Symposium sessions offered examples of socially engaged, community-centered projects that are vehicles for positive change, from instruments for inclusion and identity to calls for action. Artists and designers from the University of Michigan Stamps School of Art & Design offered a case study from their non-partisan Creative Campus Voting Project, which conceived delightful civic spaces on Michigan’s campus complete with peer mentors, welcoming graphics and a 35-foot immersive ballot installation to orient college-age voters.
“Most students want to vote but the process is new and confusing, which can lead to a gap between intention and follow through,” said Hannah Smotrich, University of Michigan associate professor. “We realized over several election cycles that art and design can be really powerful tools for addressing the challenges student voters face.”
A later session outlined the ongoing transformation of the 11th Street Bridge Park, which will repurpose a major Washington, D.C. freeway marked for demolition into a community-centered river park and civic space. The project, which hopes to improve public health, engage residents with the Anacostia River and boost inclusive, equitable economic growth for Washington, D.C.'s historically marginalized Ward 8 neighborhoods, began with over two years of conversation with community stakeholders. These efforts, said Scott Kratz, senior vice president of Building Bridges Across the River, are critical for providing agency to community members and safeguarding their investment.

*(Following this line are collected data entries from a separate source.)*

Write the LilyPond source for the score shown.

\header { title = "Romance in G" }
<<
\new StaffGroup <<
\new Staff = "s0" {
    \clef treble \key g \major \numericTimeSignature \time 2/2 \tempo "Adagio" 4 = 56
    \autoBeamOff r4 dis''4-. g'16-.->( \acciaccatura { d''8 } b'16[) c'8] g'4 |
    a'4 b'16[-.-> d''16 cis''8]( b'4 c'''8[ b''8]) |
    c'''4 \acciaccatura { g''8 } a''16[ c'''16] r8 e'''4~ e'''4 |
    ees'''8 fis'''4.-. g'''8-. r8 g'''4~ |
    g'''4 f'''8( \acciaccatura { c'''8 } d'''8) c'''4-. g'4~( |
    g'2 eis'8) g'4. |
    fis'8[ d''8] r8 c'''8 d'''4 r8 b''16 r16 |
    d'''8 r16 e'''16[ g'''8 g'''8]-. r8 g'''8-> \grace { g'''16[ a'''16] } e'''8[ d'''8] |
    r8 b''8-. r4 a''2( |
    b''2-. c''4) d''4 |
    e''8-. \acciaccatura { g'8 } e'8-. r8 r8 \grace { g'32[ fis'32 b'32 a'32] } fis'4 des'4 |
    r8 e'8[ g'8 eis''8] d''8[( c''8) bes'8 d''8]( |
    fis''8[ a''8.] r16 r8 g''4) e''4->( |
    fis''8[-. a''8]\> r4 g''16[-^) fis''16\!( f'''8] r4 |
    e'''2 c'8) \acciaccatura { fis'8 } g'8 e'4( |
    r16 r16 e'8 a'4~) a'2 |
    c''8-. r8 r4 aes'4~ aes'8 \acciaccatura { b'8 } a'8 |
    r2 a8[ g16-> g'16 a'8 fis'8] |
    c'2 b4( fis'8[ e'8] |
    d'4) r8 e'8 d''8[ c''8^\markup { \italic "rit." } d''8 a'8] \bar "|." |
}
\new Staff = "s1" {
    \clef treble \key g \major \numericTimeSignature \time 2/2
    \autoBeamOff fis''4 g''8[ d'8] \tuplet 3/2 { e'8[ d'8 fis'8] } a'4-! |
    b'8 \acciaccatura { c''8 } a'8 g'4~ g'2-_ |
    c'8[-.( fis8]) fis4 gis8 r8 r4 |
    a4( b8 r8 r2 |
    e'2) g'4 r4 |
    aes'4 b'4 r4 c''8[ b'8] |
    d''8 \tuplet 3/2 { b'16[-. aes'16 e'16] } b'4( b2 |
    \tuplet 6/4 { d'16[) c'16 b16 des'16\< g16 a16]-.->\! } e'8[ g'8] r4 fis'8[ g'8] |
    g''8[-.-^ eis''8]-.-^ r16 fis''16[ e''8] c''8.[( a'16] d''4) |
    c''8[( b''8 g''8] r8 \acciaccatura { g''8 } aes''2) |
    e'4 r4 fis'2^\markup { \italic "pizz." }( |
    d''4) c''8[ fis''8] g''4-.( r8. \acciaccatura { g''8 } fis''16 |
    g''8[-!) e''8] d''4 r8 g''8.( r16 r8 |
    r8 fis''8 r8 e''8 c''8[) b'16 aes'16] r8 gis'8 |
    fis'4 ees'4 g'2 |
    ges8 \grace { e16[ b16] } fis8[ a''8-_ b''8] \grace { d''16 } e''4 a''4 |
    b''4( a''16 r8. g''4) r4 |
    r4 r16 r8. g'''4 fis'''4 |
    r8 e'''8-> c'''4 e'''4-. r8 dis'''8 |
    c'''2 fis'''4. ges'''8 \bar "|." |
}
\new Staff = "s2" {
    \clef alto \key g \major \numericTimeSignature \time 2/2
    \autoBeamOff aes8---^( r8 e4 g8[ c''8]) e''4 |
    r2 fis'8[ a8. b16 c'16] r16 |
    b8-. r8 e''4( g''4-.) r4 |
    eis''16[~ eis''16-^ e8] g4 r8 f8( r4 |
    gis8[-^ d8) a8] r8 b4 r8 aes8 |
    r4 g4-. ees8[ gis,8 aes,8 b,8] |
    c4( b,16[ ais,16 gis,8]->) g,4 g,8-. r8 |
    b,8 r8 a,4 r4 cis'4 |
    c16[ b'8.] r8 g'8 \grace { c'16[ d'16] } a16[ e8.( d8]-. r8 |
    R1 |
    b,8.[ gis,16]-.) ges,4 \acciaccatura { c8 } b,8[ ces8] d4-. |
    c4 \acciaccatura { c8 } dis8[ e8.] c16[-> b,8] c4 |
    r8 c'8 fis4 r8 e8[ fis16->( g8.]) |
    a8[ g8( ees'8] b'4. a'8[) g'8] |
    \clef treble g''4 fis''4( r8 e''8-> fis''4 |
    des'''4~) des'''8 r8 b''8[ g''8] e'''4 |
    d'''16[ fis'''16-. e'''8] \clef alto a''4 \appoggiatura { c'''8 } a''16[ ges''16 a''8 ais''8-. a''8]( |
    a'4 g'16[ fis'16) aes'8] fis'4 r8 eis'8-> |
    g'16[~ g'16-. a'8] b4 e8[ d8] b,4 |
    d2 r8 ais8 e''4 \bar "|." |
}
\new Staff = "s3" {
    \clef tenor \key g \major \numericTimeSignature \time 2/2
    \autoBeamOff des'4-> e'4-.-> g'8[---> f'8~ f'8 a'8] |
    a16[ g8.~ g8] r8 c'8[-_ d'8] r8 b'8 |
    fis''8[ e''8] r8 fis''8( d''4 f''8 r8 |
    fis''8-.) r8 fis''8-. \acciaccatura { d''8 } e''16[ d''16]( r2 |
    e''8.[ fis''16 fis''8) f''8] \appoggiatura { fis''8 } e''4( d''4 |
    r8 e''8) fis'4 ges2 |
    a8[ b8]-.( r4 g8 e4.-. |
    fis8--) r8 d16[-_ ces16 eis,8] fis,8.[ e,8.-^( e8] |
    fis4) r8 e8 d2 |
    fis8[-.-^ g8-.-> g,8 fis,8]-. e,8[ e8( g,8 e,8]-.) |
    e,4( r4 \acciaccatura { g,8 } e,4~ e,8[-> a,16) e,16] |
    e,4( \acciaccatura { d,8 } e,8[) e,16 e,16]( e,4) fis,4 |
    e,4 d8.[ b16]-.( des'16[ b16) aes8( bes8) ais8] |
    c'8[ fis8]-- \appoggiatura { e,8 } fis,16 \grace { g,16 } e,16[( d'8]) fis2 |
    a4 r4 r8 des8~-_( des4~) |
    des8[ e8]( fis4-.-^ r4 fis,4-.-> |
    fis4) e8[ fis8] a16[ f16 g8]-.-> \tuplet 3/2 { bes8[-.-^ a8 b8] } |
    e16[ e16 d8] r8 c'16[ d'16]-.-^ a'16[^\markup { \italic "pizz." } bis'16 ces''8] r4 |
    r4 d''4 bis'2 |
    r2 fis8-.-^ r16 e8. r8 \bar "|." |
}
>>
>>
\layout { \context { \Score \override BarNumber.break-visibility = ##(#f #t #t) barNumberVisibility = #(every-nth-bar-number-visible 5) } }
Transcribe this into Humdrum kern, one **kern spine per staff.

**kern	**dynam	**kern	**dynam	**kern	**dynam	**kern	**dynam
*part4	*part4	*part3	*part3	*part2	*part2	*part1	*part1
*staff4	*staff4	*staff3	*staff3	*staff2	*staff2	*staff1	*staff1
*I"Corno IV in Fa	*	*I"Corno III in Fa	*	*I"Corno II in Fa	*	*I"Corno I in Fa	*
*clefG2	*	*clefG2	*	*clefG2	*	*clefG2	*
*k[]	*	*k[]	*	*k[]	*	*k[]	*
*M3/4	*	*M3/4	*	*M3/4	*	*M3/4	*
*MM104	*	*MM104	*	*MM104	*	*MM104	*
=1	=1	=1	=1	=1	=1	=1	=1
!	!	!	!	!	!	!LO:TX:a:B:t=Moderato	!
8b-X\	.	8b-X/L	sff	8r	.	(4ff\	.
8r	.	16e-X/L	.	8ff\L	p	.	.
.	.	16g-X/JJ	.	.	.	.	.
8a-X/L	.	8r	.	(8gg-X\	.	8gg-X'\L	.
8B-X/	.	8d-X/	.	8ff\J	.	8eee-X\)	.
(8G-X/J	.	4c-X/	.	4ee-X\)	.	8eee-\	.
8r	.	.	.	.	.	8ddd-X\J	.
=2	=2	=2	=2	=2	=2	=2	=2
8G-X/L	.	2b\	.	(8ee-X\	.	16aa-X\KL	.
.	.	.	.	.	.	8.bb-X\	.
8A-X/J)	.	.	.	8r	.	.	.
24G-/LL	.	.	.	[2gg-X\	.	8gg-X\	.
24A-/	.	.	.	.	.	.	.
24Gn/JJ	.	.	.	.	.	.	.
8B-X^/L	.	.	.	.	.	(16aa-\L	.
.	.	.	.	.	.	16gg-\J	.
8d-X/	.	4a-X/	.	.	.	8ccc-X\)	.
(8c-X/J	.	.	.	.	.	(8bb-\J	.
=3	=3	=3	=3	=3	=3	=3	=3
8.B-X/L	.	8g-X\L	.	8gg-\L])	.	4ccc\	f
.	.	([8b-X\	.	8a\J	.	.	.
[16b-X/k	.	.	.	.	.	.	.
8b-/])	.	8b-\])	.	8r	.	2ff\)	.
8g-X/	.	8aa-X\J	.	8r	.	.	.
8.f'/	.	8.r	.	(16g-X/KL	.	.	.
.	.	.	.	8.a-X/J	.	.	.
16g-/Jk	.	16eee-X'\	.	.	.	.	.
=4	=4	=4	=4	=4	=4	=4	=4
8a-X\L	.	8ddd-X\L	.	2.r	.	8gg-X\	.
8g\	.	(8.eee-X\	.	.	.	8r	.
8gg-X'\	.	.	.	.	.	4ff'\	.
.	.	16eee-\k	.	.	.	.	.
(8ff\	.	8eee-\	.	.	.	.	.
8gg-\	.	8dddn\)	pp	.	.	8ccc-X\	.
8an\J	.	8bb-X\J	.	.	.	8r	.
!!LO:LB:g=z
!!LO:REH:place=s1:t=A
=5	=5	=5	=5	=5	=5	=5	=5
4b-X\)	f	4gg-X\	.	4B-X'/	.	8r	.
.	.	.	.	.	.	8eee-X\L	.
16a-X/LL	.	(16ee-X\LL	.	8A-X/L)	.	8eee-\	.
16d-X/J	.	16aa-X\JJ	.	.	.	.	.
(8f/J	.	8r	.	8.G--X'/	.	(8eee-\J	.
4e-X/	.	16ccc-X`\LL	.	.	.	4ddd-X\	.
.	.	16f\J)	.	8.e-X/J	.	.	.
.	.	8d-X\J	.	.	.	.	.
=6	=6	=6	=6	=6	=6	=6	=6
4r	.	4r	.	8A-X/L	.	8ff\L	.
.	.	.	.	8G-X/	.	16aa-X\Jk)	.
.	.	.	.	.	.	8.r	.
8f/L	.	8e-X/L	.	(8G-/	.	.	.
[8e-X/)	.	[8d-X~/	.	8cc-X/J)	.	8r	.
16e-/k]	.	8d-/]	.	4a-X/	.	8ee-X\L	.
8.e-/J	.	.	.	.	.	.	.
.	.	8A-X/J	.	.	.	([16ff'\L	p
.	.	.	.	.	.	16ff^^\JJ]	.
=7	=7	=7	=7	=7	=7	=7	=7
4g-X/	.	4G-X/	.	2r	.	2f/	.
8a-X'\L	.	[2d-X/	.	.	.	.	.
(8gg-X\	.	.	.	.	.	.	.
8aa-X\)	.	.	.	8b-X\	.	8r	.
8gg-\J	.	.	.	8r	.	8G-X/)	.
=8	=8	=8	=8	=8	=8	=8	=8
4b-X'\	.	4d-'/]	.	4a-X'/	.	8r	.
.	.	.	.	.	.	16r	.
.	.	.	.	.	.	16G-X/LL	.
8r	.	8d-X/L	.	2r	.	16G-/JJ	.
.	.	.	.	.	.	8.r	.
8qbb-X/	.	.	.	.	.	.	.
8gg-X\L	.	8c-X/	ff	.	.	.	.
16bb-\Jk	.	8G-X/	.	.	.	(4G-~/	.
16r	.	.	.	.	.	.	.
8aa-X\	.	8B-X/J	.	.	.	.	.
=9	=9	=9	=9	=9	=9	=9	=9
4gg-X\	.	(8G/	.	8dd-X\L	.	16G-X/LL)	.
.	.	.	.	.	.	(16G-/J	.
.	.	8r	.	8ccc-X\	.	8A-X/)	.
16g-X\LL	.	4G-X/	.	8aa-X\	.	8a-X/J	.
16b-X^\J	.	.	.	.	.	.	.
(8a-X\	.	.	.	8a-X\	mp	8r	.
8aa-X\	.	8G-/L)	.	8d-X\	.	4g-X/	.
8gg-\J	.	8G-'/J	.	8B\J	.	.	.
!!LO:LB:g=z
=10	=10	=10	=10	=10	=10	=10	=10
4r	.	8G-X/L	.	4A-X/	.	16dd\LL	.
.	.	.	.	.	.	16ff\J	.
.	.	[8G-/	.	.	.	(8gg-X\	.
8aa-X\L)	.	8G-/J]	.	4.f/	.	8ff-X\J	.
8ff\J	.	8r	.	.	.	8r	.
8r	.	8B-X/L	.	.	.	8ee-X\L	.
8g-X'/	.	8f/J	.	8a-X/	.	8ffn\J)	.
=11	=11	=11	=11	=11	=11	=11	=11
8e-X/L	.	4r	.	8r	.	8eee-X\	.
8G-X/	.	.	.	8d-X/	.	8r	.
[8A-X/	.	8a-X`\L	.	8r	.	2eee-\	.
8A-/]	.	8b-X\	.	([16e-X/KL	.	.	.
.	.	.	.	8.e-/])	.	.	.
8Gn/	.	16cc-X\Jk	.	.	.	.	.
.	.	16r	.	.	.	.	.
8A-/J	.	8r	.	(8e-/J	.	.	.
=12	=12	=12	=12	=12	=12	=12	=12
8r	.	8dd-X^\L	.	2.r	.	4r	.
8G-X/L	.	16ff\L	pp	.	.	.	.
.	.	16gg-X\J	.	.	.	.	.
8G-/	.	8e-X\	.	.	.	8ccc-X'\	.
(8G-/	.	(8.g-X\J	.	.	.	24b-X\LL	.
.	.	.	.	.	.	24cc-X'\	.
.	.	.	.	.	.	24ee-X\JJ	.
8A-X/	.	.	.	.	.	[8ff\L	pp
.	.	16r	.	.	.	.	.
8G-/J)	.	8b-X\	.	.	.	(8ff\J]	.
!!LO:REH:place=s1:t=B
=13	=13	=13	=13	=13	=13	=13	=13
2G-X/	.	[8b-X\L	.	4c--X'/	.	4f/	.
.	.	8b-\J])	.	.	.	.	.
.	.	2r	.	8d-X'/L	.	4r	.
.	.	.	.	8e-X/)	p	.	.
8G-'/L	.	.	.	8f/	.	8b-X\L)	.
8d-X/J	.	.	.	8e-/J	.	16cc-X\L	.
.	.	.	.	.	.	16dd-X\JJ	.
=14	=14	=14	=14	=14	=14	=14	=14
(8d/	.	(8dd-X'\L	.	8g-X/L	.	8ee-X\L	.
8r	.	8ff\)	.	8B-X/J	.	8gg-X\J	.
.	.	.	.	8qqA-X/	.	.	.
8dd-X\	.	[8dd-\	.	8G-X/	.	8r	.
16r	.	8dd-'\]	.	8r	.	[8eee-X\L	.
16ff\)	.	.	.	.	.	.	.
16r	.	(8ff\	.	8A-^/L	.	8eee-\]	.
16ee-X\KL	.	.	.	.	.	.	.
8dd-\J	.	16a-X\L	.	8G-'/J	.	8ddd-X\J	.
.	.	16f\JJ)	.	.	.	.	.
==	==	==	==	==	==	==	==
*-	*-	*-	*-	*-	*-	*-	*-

“We needed to be intentional with this work,” he said. “There’s over a billion dollars of economic development coming into Ward 8 in the next five years. By the time the park opens, we’ll have been investing in these equitable development strategies for over a decade, strategies driven by the community.”
Launched this academic year, UMD’s creative placemaking minor engages students studying architecture and visual arts in the participatory, community-led process of nurturing vibrant, socially responsive places. Students interested in joining the inaugural minor cohort this fall will work in studio and in diverse, local communities to advance community goals, protect and celebrate identity and spur equitable economic development. The minor hopes to eventually expand to students in other programs such as performance art, art history, creative writing and landscape architecture.
“We are extremely excited to receive our first round of applicants this spring,” said Assistant Professor of Art Brandon Donahue-Shipp, who will lead the studio art concentration.
The collaborations and depth and breadth of the projects presented at the symposium offer a model for how multidisciplinary collaborations can help advance a community’s vision for the future, says Professor Ronit Eisenbach, director of the minor.
“It is so exciting that here at the University of Maryland, we are creating a way for undergraduates to learn about and engage in place-based and hands-on community work,” she said. “This is an opportunity for students to understand the expansive nature of their skillset; that the work of arts and design professionals can spark dialogue, build bridges and contribute to the idea of a place as a work-in-progress. We can be part of that participation and conversation.”